You were an appointed expert adviser on the Elective Recovery Taskforce – as part of your discussions, were there any challenges to the idea of increasing the amount of NHS work providers could take on?

The taskforce was set up to reduce elective waiting lists. The experience of ophthalmology is quite instructive, in that way. I think there was a genuine shared objective of matching existing capacity, as I just mentioned, with patients who were waiting. As well as that, looking at how one could increase the amount of capacity that is made available to NHS patients. The objective was shared, and clearly in these sorts of working groups, many ideas are discussed and then some are piloted, and then those that you’ve read about in the implementation plan are the ones that made the cut.

In the broader healthcare space, there are a number of divergent views around how these services should be delivered, by which organisations, and in what way. I would always go back to the sad fact that, in 2023, in England, we have people who are losing sight, and that sight loss could be avoided. So, I’d simply ask those who object to independent sector providers providing new capacity, especially when we’re building capacity at risk with no guarantees, whether they would prefer patients losing their sight to this capacity being created.

What would you say to those who criticise optometrists for referring patients to private providers?

GPs have referral rights, optometrists have referral rights, dentists have referral rights. But all clinical professionals have an obligation to do the right thing by their patients. I think it’s quite difficult to criticise a clinical professional who is seeking to refer a patient for a clinical consultation or surgery that they need, and choosing the most appropriate place for that patient to go. I think it would be a brave person who would criticise a primary care clinician for doing the right thing by their patient.

Any thoughts on why patients might be keen to attend for surgery with private providers, even if the travel time is increased?

I think about choice much more broadly than just travel time. In all other areas of our life, we have a choice. We choose which supermarket to shop in. We choose which airline to fly with. When we go shopping, we choose which brand of biscuits to buy. So, it seems odd to me that we're not offered choice for something which is even more important.

Data extracts -
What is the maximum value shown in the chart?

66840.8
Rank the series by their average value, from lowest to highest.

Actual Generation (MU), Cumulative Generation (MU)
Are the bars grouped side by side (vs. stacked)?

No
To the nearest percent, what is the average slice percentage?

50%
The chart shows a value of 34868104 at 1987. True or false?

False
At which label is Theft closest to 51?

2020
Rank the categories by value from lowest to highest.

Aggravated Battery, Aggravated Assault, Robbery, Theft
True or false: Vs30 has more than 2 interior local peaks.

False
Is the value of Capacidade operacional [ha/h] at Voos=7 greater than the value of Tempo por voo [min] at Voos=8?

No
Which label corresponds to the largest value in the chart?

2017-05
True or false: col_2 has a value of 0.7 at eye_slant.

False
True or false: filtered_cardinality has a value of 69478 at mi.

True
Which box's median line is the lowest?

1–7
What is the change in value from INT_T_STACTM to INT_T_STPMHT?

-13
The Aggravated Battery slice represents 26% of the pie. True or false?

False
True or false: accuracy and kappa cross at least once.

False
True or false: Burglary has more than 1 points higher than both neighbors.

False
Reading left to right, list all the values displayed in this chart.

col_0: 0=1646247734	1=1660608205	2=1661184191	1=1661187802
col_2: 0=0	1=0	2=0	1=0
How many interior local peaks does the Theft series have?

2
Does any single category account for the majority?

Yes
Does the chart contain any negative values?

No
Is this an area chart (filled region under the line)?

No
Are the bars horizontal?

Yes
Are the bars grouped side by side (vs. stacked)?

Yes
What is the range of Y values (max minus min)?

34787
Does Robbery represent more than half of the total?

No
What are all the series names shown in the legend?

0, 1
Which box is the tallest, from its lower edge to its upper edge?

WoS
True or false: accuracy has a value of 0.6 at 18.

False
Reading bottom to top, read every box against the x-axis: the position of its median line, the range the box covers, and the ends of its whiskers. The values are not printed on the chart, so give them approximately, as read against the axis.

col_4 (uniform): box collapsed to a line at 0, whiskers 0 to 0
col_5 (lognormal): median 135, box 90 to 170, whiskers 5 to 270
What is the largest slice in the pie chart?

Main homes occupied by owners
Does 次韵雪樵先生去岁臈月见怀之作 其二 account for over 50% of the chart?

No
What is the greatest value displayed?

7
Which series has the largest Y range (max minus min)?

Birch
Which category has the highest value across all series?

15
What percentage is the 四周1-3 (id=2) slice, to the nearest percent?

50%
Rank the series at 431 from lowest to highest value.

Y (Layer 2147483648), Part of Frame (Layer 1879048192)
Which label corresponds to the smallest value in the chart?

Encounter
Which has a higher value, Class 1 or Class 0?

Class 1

What you will do -
Carry on the interview about independent providers of NHS eye surgery from its last sentence. The records are separate from the text and unrelated to it.

Response box -
Once you are offered that choice, I think any rational person would look at the different dimensions of that choice: how long do I have to wait versus, for example, how far do I have to travel? If the wait at the closest unit to you, whether it’s NHS or private, is long, and you can travel half an hour and get a shorter wait, you may be willing to make that choice.

It’s just normal, rational thinking, that each of us do about every other decision in our life. I don’t see why this is any different. We treat healthcare as something which is almost removed from normal life, but actually, it’s just another aspect of what everybody does every day.

What do you see as the most positive recommendations to come out of the Elective Recovery Taskforce?

The implementation plan that has been published is clearly the start of a process. We finished the taskforce in March. The plan has been worked up, and that work will start in earnest now, in terms of making it happen. The Elective Recovery Taskforce was the first step in a journey to making change happen.

The other aspects of the taskforce, which I think was by design, was to bring together people from all parts of the system. This wasn’t just an independent sector elective taskforce. The majority of people were from the Department of Health, NHS England, Integrated Care Boards, and trusts, and then there was a handful of us from the independent sector.

The pilots that were initiated during the course of the taskforce and will be implemented now came from multiple bodies. That was the most valuable part for me: that you had representation from the whole system. Hopefully that allows everyone to coalesce around an implementation plan that puts patients first. For Newmedica, that means working together with optometrists to change lives through better sight.